Danuza estimula, nesta obra, a reflexão sobre uma pequena, mas importante, passagem nos relacionamentos, descrito agora, mas presente também há 50 anos e provavelmente projetado à frente. Um sentimento que se multiplica pelas gerações e se mantém vivo, imortalizado. Um exemplo dos fantasmas internalizados em nós próprios e que nos faz perguntar: vale a pena um novo? Neste caso em especial, um novo relacionamento...
A harmonia na diferençaDanuza Leão
Se eu morrer você vai casar de novo?” Só uma mulher é capaz de fazer esse tipo de pergunta, e a resposta tem que ter vários, mas vários “nãos”, misturados com milhões de beijos e seguidos da frase: “Ficou louca?”. Sinceramente: você já ouviu falar de algum homem que, mesmo de brincadeira, tenha feito alguma pergunta parecida com essa? É claro que não.
Ah, as mulheres... Elas querem provas de amor eterno o tempo todo, mesmo depois da morte. Passam a vida testando os pobres dos homens para saber se eles gostam mais delas ou da mãe, ou do barco, ou do carro novo, ou do Flamengo, ou – sutilmente – dos filhos.
Se ele não lembrou que hoje faz oito anos e 17 dias daquela tarde de chuva em Paris em que se abrigaram debaixo da marquise para se beijar – e não mandou flores, como homenagem à data –, é um sinal claro de que o amor (dele) acabou. Se num incêndio, no meio das labaredas, não lembrar que precisamente naquele dia, 15 anos atrás, falaram pela primeira vez em casamento, ela é capaz de se jogar da janela ou – pior – de amarrar uma bela tromba por dias seguidos. Isso se tiverem a sorte de escapar com vida, o que, no caso, talvez não seja o melhor negócio.
Ah, as mulheres... Se quando ela entrar no carro ouvir um CD que não tem nada a ver com a história de amor dos dois, é sinal de que alguma coisa não anda bem, e mais: a prova de que existe uma história rolando com outra.

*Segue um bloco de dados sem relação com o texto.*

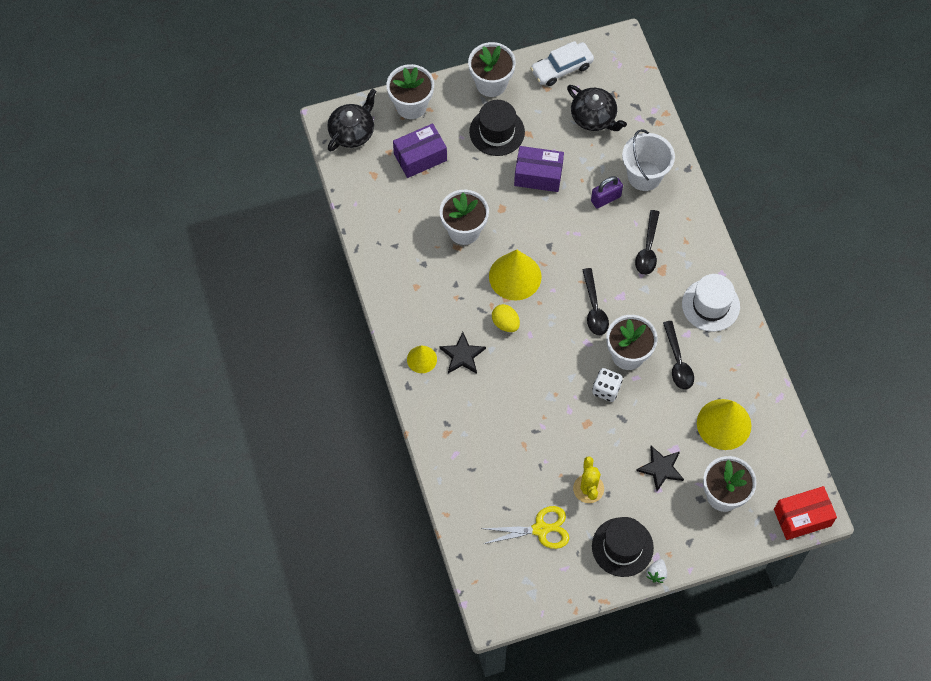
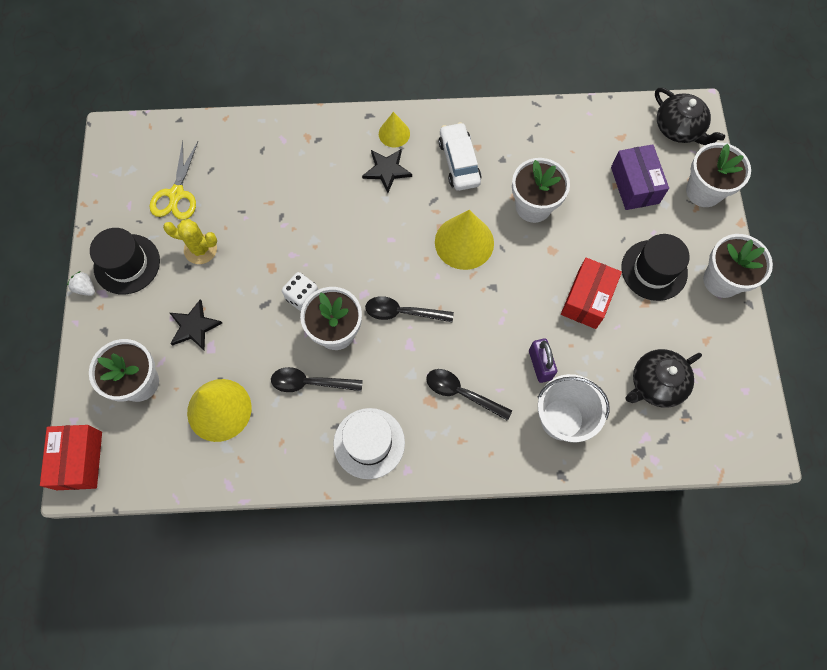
camera: 105 degrees right, 5 degrees up
yellow egg [492,304,520,332] -> none
purple box [514,146,564,192] -> red box [561,257,622,329]
white car [530,41,594,86] -> white car moved to [439,122,481,191]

Se for a fita de Caetano cantando em espanhol e ele cantarolar LA BARCA sabendo a letra todinha de cor, me diga: é ou não é prova evidente de traição?Já os homens são diferentes. No caso inverso, são capazes de dizer, numa boa: “Parece que você adivinhou, eu estava louco para comprar essa fita”. É possível ter uma relação com alguém de cuca tão fresca? Claro que não. Ah, esses homens...
Quando uma mulher vê o seu de gravata nova e caprichando na frente do espelho, já fica com a pulga atrás da orelha: “Aí tem”, é o mínimo que pensa. Já o homem, quando vê sua mulher lindona, de salto alto e corte de cabelo novo, convida logo para jantar fora, feliz de poder exibir a mulher, que, para ele, é a mais linda do mundo. Difícil a harmonia entre esses dois seres tão diferentes. Difícil, mas não impossível.
Ele bem que tenta, mas, se chega em casa com um ramalhete de flores, ela pensa: “Alguma andou aprontando”. Se propõe uma viagem, nunca ouve um sim logo de cara. As crianças vão entrar em provas, a casa precisa de uma reforma, talvez seja a hora de trocar de carro. E, quando concorda, começa a discussão sobre o roteiro. Atravessar Portugal e Espanha de carro, nem pensar. Tem que ir a Paris ver as modas, conhecer a ala nova do Louvre, contar que St. Germain não está com nada, que o único lugar onde se pode ficar agora é no Marais.
Ele às vezes pensa em como seria feliz se pudesse viajar com dois amigos só para dizer uma porção de bobagens, esticar o almoço às vezes até 5, 6 da tarde, exagerar no vinho apenas para se sentir bem livre, não ter que reservar um restaurante e chegar na hora marcada com a mulher do lado contando de todas as compras que fez. Mas e a coragem?